The chief cause, however, was probably found in this fact. The Mormons as I saw them, though a majority, were but a portion of the Church as it flourished in Illinois. When the persecution triumphed there, and no alternative remained for the steadfast in the faith but the flight out of Egypt into the Wilderness, as it was termed, all their fair weather friends forsook them. Priests and elders, scribes and preachers deserted by whole councils at a time; each talented knave, of whose craft they had been victims, finding his own pretext for abandoning them, without surrendering the money-bag of which he was the holder. One of these, for instance, bore with him so considerable a congregation that he was able to found quite a thriving community in Northern Wisconsin, which I believe he afterwards transplanted entire to an island in one of the Lakes. Other speculator-heresiarchs folded for themselves credulous sheep all through the Western Country. One Rigdon not long since had a Cure of them in our own State. Quite recently, an abandoned clergyman, who shortly before the Exod was excommunicated for his improper conduct, has presented a memorial to Congress, in which he charges the Mormons with very much more than he himself appears to have been guilty of. This abusive person, a former intimate of the Major General James Arlington Bennet, lately on trial at New York, in company with a One Eyed Mr. Thompson of that city, is also the only surviving brother of the Prophet Smith, founder of the Sect, and as such, still claims to be its sole true President, and genuine Arch High Priest.
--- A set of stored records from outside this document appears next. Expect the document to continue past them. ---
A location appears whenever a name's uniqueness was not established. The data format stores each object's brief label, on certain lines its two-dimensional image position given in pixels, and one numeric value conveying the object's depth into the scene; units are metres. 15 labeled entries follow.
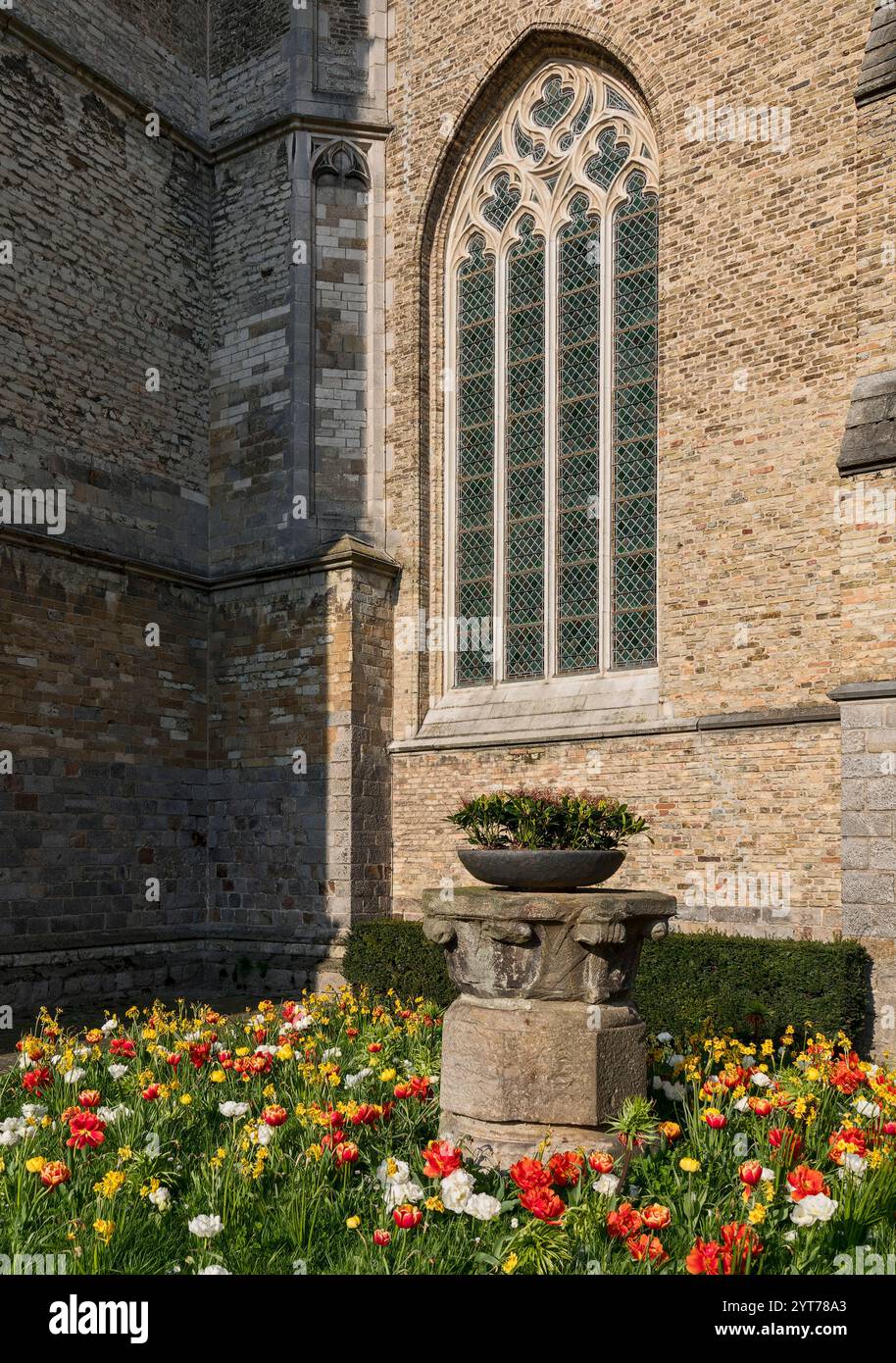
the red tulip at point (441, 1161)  3.86
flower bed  3.70
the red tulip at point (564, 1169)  3.88
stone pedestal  4.98
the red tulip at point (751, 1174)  3.74
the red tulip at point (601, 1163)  3.94
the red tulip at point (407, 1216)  3.55
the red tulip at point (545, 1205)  3.45
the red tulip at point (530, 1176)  3.59
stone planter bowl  5.11
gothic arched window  12.25
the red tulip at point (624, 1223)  3.55
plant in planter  5.13
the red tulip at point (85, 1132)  4.48
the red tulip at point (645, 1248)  3.48
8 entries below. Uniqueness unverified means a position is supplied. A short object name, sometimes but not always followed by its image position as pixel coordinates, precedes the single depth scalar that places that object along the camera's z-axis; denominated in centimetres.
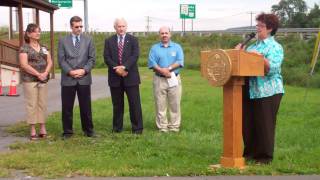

So the Mormons have been, as it were, broken and screened by calamity. Their designing leaders have left them to seek fairer fortunes elsewhere. Those that remain of the old rock are the masses, always honest in the main and sincere even in delusion; and their guides are a few tried and trusty men, little initiated in the plotting of synagogues, and more noted for services rendered than bounties received. They are the men whom I saw on the prairie trail, sharing sorrow with the sorrowful, and poverty with the poor;—the chief of them all, a man of rare natural endowment, to whose masterly guidance they are mainly indebted for their present prosperity, driving his own ox-team and carrying his sick child in his arms. [[H]] The fact explains itself, that those only were willing to undertake their fearful pilgrimage of penance, whom a sense of conscientious duty made willing to give up the world for their religion. The Mormons I knew, were all, as far as I could judge, partakers of the sacraments, persons of prayer and faith; and their contentment, their temperance, their heroism, their strivings after the golden age of Christian brotherhood, were but the manifestations of their ever present and engrossing devotional feeling.